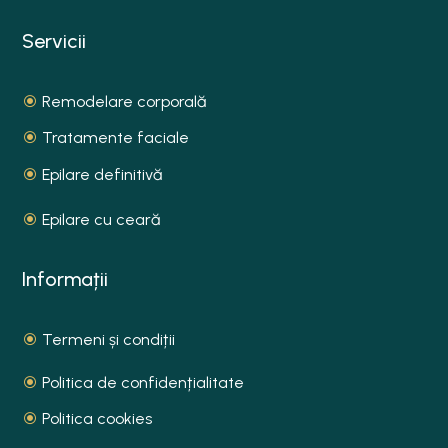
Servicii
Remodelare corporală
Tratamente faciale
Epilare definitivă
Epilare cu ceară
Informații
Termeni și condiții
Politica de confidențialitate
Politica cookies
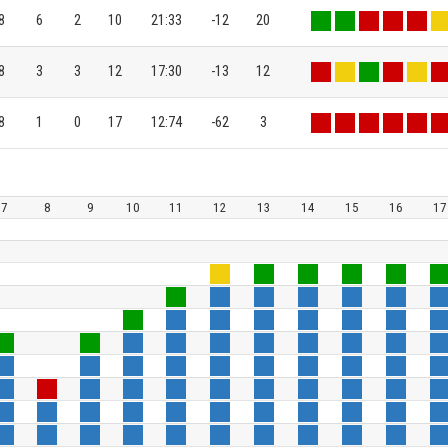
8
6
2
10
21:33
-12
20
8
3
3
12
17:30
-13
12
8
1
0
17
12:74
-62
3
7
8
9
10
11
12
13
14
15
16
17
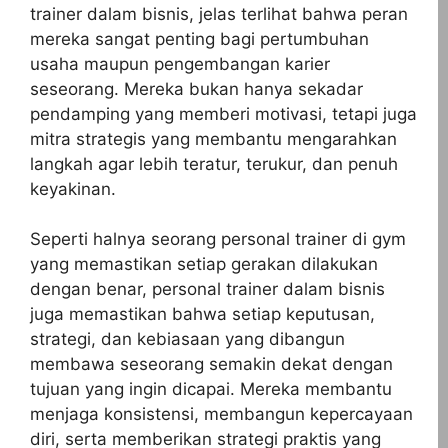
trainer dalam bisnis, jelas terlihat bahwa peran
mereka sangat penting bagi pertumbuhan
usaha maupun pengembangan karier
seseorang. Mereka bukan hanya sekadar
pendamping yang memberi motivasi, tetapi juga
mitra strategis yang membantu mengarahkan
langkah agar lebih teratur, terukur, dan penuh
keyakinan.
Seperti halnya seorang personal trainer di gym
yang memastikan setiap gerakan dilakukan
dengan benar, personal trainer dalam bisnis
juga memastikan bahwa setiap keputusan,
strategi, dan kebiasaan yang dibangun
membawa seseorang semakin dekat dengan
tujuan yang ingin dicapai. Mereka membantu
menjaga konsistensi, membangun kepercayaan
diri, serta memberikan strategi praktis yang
· · ·
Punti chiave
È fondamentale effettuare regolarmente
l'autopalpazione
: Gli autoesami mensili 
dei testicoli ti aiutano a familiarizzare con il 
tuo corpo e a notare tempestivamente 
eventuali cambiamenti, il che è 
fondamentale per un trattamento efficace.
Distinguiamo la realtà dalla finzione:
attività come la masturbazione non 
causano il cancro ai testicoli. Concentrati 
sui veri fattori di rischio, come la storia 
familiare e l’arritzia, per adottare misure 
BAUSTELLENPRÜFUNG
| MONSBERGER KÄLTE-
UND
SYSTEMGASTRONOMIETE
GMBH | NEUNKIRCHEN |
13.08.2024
· · ·
§ **EXERCISE BRIEF**: Copy out every line in the records where the word "dengan" is found.

§ **EXERCISE OUTPUT**:
dengan benar, personal trainer dalam bisnis
membawa seseorang semakin dekat dengan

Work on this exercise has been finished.